E seguimos em direção à Bezerra de Menezes. Todos conversando, antecipando algumas pontuações da revista que estávamos preparando e seria lançada na 31ª Reunião Anual da Sociedade Brasileira Para o Progresso da Ciência – SBPC, que naquele ano teve a capital cearense como sede para o encontro.
Falávamos da seleção dos textos, da redação de um manifesto com as diretrizes do grupo etc etc etc. Falavam eles. Eu, calado estava, calado ouvia. Minha preocupação naquele momento não era a revista, SBPC ou quais poemas eu colocaria nas duas ou três páginas oferecidas a cada componente do grupo.

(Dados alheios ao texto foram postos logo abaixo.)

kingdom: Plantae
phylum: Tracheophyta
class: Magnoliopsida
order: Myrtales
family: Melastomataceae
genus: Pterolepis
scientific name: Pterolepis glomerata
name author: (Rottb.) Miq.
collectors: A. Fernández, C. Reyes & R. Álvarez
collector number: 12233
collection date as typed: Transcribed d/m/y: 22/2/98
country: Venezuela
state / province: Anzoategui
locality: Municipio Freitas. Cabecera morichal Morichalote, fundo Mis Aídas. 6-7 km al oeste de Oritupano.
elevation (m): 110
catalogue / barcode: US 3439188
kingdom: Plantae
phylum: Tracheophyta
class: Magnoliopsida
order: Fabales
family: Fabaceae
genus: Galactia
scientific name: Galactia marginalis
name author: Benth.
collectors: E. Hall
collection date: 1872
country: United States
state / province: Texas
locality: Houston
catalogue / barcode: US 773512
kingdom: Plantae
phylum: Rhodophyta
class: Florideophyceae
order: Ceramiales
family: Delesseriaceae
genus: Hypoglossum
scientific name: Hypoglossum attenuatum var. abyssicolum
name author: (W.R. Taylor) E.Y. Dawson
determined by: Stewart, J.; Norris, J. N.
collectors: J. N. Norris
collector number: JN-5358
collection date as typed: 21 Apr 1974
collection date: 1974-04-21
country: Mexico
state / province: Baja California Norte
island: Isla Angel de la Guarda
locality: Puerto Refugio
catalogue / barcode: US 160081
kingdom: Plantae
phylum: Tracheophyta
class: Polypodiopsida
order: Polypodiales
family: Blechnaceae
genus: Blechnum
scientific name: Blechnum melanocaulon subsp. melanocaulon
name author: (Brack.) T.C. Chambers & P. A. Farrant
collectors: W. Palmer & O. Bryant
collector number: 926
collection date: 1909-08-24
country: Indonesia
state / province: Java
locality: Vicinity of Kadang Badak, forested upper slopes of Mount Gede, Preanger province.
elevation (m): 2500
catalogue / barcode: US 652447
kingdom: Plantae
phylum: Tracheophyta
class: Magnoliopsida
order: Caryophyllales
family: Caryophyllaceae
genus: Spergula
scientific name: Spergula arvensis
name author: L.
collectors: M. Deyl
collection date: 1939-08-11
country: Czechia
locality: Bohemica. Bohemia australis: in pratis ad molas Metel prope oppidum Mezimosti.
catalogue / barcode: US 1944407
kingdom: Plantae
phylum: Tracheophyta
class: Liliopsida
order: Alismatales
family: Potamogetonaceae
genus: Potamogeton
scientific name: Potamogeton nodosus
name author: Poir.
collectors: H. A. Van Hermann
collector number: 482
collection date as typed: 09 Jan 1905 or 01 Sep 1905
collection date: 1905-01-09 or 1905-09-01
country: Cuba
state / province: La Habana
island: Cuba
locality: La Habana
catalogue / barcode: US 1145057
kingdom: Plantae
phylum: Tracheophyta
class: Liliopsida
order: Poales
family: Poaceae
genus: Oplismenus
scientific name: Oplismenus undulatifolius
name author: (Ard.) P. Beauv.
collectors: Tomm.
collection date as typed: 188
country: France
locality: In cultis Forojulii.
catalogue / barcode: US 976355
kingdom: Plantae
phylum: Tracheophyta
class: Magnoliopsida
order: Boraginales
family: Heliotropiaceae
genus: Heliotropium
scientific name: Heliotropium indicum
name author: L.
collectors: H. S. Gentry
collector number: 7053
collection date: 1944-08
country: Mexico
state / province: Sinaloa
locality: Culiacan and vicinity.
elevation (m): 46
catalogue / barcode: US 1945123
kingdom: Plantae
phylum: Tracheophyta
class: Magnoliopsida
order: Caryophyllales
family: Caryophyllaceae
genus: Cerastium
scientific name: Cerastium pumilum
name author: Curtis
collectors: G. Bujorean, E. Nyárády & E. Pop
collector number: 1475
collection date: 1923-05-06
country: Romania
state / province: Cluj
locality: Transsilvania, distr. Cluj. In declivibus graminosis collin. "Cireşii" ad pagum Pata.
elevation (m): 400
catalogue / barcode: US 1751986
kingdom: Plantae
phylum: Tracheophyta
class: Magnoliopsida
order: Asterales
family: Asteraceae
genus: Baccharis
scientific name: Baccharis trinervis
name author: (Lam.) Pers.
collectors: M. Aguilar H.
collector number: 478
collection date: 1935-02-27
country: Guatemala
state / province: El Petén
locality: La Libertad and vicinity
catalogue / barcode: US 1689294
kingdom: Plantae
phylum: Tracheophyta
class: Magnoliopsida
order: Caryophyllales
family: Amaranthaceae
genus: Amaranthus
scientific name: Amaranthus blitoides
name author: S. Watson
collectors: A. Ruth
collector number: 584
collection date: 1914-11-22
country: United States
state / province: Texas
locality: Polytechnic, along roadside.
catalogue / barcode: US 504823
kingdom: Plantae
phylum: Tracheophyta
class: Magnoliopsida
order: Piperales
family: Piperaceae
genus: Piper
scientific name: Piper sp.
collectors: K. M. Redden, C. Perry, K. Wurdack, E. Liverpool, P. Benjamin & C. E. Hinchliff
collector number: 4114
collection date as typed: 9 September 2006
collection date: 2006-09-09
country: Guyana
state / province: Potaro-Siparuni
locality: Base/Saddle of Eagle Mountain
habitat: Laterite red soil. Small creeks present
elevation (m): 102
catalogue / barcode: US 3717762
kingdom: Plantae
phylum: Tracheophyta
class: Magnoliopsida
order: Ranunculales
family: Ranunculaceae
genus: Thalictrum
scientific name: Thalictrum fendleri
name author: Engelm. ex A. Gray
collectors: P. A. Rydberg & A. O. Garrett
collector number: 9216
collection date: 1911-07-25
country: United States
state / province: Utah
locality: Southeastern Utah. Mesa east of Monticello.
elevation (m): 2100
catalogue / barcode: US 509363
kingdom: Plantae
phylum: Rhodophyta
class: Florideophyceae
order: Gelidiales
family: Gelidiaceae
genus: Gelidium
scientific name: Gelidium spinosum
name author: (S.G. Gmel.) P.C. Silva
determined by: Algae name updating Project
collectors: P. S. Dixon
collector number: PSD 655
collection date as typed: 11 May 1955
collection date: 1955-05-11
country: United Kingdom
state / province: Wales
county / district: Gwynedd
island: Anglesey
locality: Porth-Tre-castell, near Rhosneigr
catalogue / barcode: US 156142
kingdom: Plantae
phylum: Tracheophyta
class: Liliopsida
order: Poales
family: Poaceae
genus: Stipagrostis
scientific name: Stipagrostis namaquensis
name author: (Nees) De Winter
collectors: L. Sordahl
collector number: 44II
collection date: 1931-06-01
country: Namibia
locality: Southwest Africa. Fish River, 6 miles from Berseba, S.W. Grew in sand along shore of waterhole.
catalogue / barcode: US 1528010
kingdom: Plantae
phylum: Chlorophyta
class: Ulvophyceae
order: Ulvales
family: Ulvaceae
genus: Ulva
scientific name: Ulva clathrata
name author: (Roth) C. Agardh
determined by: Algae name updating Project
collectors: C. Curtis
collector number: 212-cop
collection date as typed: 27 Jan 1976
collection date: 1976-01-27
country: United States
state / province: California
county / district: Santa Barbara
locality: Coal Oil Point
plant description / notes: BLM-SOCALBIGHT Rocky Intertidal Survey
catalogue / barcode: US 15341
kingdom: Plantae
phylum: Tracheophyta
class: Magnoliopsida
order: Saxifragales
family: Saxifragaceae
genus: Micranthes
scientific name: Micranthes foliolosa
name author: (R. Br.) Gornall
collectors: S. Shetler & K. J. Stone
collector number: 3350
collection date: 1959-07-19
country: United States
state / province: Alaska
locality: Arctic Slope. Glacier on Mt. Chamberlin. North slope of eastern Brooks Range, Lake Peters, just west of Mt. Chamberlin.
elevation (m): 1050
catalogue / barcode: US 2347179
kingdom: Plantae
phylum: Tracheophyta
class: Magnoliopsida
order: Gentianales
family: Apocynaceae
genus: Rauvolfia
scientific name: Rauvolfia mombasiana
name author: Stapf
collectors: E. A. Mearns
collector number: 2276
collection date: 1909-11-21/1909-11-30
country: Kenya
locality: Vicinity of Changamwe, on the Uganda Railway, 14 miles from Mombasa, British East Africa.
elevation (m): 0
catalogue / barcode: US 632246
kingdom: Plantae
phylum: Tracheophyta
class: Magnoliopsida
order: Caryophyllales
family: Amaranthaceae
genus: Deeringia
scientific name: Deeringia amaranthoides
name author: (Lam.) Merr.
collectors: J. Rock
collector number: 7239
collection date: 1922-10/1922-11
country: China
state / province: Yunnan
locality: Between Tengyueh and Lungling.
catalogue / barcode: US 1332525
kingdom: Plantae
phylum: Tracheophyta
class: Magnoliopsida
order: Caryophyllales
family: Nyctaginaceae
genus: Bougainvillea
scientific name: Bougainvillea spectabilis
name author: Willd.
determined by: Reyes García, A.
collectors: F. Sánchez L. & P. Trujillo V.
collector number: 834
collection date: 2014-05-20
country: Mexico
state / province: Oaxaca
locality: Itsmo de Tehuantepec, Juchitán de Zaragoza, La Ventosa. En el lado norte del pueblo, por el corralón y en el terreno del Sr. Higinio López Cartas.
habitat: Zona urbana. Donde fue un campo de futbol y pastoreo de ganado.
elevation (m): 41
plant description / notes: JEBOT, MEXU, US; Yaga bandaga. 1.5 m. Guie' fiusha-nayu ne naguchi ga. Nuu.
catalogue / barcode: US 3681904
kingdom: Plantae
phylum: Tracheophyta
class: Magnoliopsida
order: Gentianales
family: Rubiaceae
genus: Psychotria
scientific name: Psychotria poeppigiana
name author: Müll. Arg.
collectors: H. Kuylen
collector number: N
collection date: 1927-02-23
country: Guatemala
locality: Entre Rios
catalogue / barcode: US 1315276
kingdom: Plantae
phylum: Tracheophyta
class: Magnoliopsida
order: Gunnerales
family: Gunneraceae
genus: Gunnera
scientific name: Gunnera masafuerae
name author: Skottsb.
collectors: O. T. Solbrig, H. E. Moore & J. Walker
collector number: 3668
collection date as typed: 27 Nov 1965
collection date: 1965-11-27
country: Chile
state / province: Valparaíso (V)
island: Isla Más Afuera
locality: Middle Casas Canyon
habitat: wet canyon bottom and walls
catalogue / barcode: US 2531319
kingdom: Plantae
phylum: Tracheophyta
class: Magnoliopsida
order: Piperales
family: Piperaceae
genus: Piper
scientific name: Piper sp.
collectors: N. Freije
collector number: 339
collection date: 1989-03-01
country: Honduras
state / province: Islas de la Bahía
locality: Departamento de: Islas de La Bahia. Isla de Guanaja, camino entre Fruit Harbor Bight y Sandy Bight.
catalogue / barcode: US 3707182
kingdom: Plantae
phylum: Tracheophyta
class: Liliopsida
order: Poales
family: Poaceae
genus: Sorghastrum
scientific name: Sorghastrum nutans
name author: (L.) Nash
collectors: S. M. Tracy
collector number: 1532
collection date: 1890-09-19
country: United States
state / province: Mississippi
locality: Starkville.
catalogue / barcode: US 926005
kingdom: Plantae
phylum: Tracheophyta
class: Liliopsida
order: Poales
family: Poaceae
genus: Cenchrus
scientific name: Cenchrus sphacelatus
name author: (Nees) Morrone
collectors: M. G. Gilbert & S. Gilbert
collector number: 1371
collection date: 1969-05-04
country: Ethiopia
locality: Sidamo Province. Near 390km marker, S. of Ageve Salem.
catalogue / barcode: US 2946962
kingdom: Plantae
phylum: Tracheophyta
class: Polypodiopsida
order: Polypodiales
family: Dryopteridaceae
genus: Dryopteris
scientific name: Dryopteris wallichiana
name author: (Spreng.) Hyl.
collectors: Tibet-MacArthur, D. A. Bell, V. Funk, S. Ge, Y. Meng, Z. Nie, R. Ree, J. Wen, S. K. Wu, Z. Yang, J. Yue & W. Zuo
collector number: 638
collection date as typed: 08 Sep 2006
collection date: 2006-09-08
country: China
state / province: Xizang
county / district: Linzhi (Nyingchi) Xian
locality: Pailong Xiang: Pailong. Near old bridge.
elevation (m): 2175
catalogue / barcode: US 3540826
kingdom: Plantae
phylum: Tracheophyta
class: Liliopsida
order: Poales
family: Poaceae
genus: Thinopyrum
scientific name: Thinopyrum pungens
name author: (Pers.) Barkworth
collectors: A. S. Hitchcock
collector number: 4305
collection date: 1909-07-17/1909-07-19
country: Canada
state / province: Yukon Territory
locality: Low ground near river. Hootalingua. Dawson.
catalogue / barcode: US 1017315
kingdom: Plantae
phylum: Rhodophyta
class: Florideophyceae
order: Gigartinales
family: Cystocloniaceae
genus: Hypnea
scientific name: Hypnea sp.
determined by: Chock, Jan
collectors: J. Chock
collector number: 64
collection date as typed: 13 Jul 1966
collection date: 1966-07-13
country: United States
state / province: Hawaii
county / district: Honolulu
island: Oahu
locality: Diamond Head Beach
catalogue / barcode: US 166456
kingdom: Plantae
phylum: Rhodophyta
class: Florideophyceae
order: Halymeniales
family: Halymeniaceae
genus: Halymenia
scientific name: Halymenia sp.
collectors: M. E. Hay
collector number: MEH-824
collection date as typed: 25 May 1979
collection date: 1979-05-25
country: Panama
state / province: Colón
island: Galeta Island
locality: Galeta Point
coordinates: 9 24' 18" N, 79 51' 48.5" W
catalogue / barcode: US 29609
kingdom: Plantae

Minha apreensão legítima, lúcida, óbvia, era saber onde o Airton iria, em colo de qual de nós três ali atrás sentaria!
Eu imaginava a trajetória até o Estoril, o fiatizinho serpenteando as calmas ruas de Fortaleza em direção à praia, com poetas saindo pelas portas, e tendo mais um debatedor cruzando opiniões – logo o Airton, que falava pelos cotovelos!
A imagem que me vinha espremido no banco detrás, daquele automóvel sem portas traseiras, era de um daqueles carros de desenho animado, abarrotado, as laterais estufadas, e os ocupantes com as cabeças de fora. E mais, fazendo analogias involuntárias, mas consequentes daquele meu drama: por uns segundos, olhei um por um dos quatro amigos e desliguei as falas. A cena em silêncio me fez lembrar a sequência do filme “Uma noite na Ópera”, clássica comédia de Sam Wood, de 1935, com os Irmãos Marx, em que várias pessoas vão entrando na pequena cabine do navio, e quando Grouxo abre a porta para a faxineira, diz “Melhor começar a lavar o teto, é o único lugar que não está ocupado”. Eu diria pro Airton, melhor ir no porta-malas, o único lugar desocupado.
E eis que chegamos à casa do último caroneiro. Lá vem Airton Monte, com seus óculos fundo de garrafa, seu bigode circunflexo de Rubem Braga, sua mochila de couro atravessada no peito. Entra e naturalmente me empurra para sentar-se onde eu já me espremia. Eu magro e robusto em timidez, calado estava, calado me comprimi, condensei-me como sardinha. Avanço um pouco pra frente e fico ali na ponta, com o braço apoiado no banco do Rogaciano.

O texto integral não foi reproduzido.